Unfortunately for me, the net response to it was a grand total of no inquiries for a couple of months. I had attempted to zero in further on my target audience using market polarization (I’ll explain this in a bit) as an experiment, and it nosedived. Quite spectacularly.
Why had it failed? It was less about being a dramatic misfire on the execution, and more about not considering my audience: I did not have a large enough audience on which to leverage such a dramatic move, which is one of the fundamental rules of polarization when you’ve already built an audience. I had changed my About page to something that made no sense to the broader number of couples simply looking for a creative wedding photographer, and they hadn’t bothered to go any further. And why would they? It was a little bit “out there.”
So what is market polarization exactly, and how do we go about it? It’s just another way of saying “market segmenting,” a technique that can be used to focus on your target market. To polarize is to bring in the unknown to your brand or your art, to have a stronger voice that resonates deeper with those who connect with it, and at the same time, divides others. It means taking a risk, and importantly, reaping greater rewards when it works out.
I want to be hired by creative, down-to-earth couples who are not too hung up on details but who also enjoy dramatic portraits and prioritize photography (this also lets me experiment with my work so I can take the imagery to new levels in post production). Naturally, we should show what we want to sell. Some potential clients might look at my landing page, think that my style is too moody, and not bother to inquire. And that’s fine by me—they were probably the wrong clients for me anyway.
A bride and groom pose for Sansom, who taps into his inner Wes Anderson, the king of modern cinematic quirk. All photos © Oli Sansom.
As A Person, Create A Communication Experience With Your Clients
If you want to dive deeper into the personalities of your clients to increase connection and trust, show them how far your own personality goes. Maybe you have strange hobbies. Maybe you swear like a pirate over email. Maybe you cut your sandwiches into rectangles instead of triangles. Celebrate it. People don’t need a stale safety net anymore. They also don’t need folks who cut their sandwiches into rectangles, but that just might work for you.
As an Artist, Consider The Product You Offer and The Extent to Which You Hone Your Craft
We could lay out blog posts from much of the industry as it stands currently, remove names, and you almost wouldn’t be able to tell whose is whose; linear editing with chronological storytelling is the current climate. This is the arena clients are peering into, and that’s perfectly okay, but some of those clients are waiting in earnest to have their breath taken away through something different. It’s up to us if we want to appeal to those people, or take the safe route.
Tell Clients Who You Really Are…Or Not
Don’t focus on being a “documenter” or a “storyteller.” Don’t give yourself a label. When we truly learn our craft, it becomes evident just how different we can be if we try. Switch up your storytelling, and bring the non-linear into it. The cinema world has been doing this for decades. Bring an emblem into your brand’s logo that isn’t a deer head (gasp). Draw your tonal inspiration from what truly speaks to you, not a Lightroom preset pack. The possibilities within our craft and wells of inspiration waiting to be tapped and applied to what we’re doing are literally limitless.

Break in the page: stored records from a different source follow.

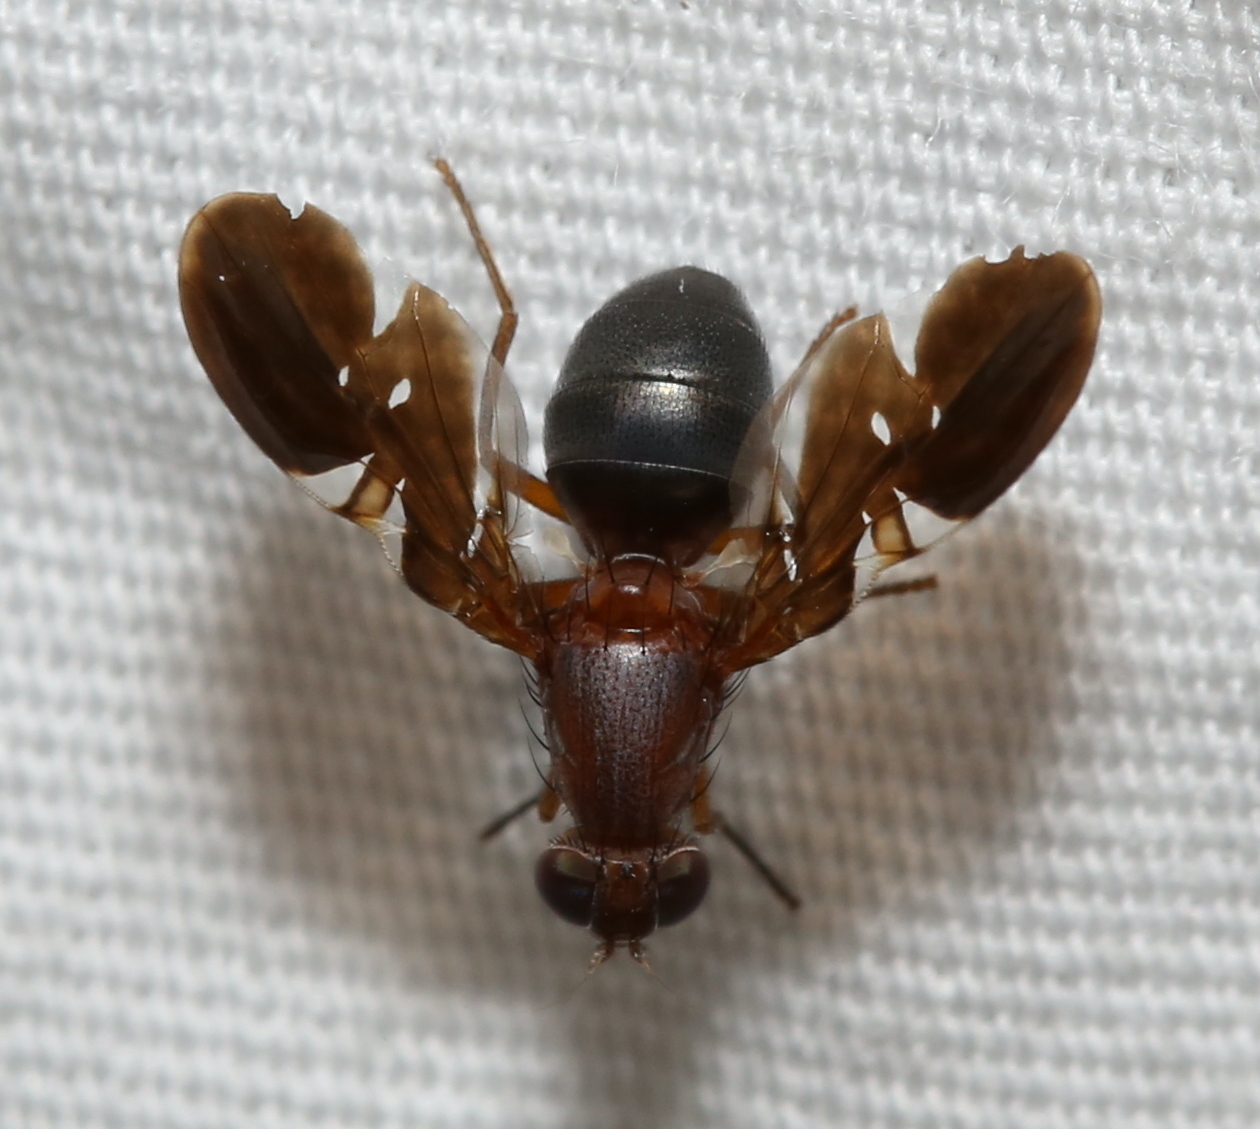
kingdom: Animalia
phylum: Arthropoda
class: Insecta
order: Diptera
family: Ulidiidae
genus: Delphinia
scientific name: Delphinia picta
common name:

Embrace Your Inner Quirkiness
While advocacy for bizarre About page text might be pushing the envelope a little too far, there is a question worth asking: What part of myself do I suppress in my marketing that might instead be worth celebrating more in what I produce? You might just find that this filters out people you wanted to filter out anyway, and draws in those that you do want on a much deeper level. Change and lift the industry. But don’t talk about wanting to make children cry. That’s just weird, man.